Alecia Buchanan giving evidence during the royal commission into institutional responses to child sexual abuse hearings in Sydney on Tuesday.

An ashram where children were sexually abused has apologised to the victims, eight months after threatening them with legal action for damaging its brand.

Aaron Kereghan, solicitor for the Satyananda Yoga Ashram, on Tuesday apologised to the victims at a royal commission in Sydney, and said his clients realised an apology sent electronically to victims earlier this year would be seen as trivial.

In March this year, a number of victims sent letters or posted comments on the ashram’s website about the abuse inflicted on them. They were threatened with legal action for defamation.

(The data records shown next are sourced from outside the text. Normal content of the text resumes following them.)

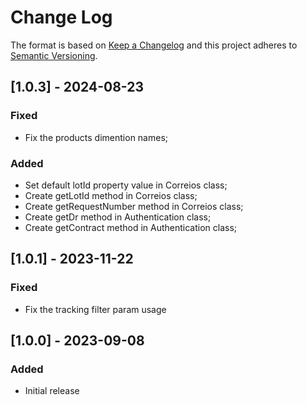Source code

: # Change Log

The format is based on [Keep a Changelog](http://keepachangelog.com/)
and this project adheres to [Semantic Versioning](http://semver.org/).

## [1.0.3] - 2024-08-23

### Fixed
- Fix the products dimention names;

### Added
- Set default lotId property value in Correios class;
- Create getLotId method in Correios class;
- Create getRequestNumber method in Correios class;
- Create getDr method in Authentication class;
- Create getContract method in Authentication class;

## [1.0.1] - 2023-11-22

### Fixed

- Fix the tracking filter param usage


## [1.0.0] - 2023-09-08

### Added

- Initial release 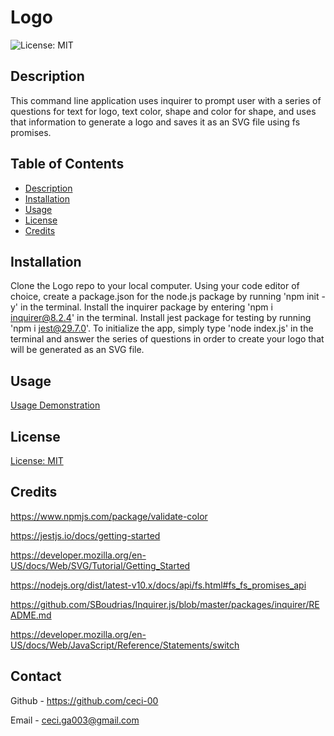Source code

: # Logo
![License: MIT](https://img.shields.io/badge/License-MIT-yellow.svg)

## Description
This command line application uses inquirer to prompt user with a series of questions for text for logo, text color, shape and color for shape, and uses that information to generate a logo and saves it as an SVG file using fs promises.

## Table of Contents
* [Description](#description)
* [Installation](#installation)
* [Usage](#usage)
* [License](#license)
* [Credits](#credits)

## Installation
Clone the Logo repo to your local computer. Using your code editor of choice, create a package.json for the node.js package by running 'npm init -y' in the terminal. Install the inquirer package by entering 'npm i inquirer@8.2.4' in the terminal. Install jest package for testing by running 'npm i jest@29.7.0'. To initialize the app, simply type 'node index.js' in the terminal and answer the series of questions in order to create your logo that will be generated as an SVG file.

## Usage
[Usage Demonstration](<./media/logo-usage.mp4>)

## License
[License: MIT](https://opensource.org/licenses/MIT)

## Credits

https://www.npmjs.com/package/validate-color

https://jestjs.io/docs/getting-started

https://developer.mozilla.org/en-US/docs/Web/SVG/Tutorial/Getting_Started

https://nodejs.org/dist/latest-v10.x/docs/api/fs.html#fs_fs_promises_api

https://github.com/SBoudrias/Inquirer.js/blob/master/packages/inquirer/README.md

https://developer.mozilla.org/en-US/docs/Web/JavaScript/Reference/Statements/switch

## Contact
Github - https://github.com/ceci-00

Email - ceci.ga003@gmail.com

But on 2 March, one of the victims, Alecia Buchanan, received her first communication from the ashram – an email apology sent to all victims.

“We recognise and acknowledge that there has been child abuse in our history and that it has inflicted profound grief and suffering upon vulnerable children,” Kereghan told the royal commission into institutional responses to child sexual abuse on Tuesday.

Buchanan, who went to live at the ashram when she was 13, told the commission she was groomed and sexually assaulted by Swami Akhandananda Saraswati, founding director and former spiritual leader of the yoga retreat in the foothills of Mangrove Mountain on the New South Wales central coast.

Buchanan is one of 11 people whose evidence was due to be heard at a public hearing of the commission.

The hearing was told children at the ashram were beaten, made to do hard labour and sexually exploited by the swami who was looked on as a “god-like” figure by the adults who flocked to his retreat from 1975.

Akhandananda was convicted in 1989 of three counts of molesting girls between the ages of 14 and 16, but this was overturned by the high court in 1991. He had served 14 months in prison.

He died in Cairns in 1997.

Buchanan said in 1979 her parents agreed to let her live at the ashram, which she had visited on many occasions.

When she moved in, Akhandananda’s partner, Shishy, became a mother to her but she fluctuated between being loving and being cruel.

She saw her slap children so hard their heads banged against a wall, she said.

“I believed in her divinity – I never for a second doubted her. She was my new mother and my guide,” Buchanan said.

When she was 15, Buchanan said she was often called to the couple’s hut where she was made to have sex with the swami while Shishy was in the room.

Shishy will give evidence at this hearing. She left the ashram in 1986 and gave evidence against Akhandananda at his trial.

Buchanan said she was threatened with a beating if she told what was going on. She also said the swami used her to procure other girls when he tired of her.

Akhandananda would beat children and adults with a “kundalini” stick, which had a carved snake on it, and Buchanan said she saw him throw a disabled man down a well.

People who were sexually and physically abused as children at another institution under scrutiny by the royal commission are to be offered compensation.

The director of the religious organisation that ran Darwin’s Retta Dixon home made the offer after reportedly finding financial assets it had previously said were unavailable.

Rev Trevor Leggott, director of the Australian Indigenous Ministries (AIM), reportedly told the royal commission the organisation would sell a property in Winmalee in the NSW Blue Mountains, valued at about $350,000, despite it having a “very significant negative impact upon AIM’s activities” in the state.

Leggott had earlier told the commission AIM was not “wealthy” compared with other religious bodies, and the assets it owned were heavily restricted and not easily sold.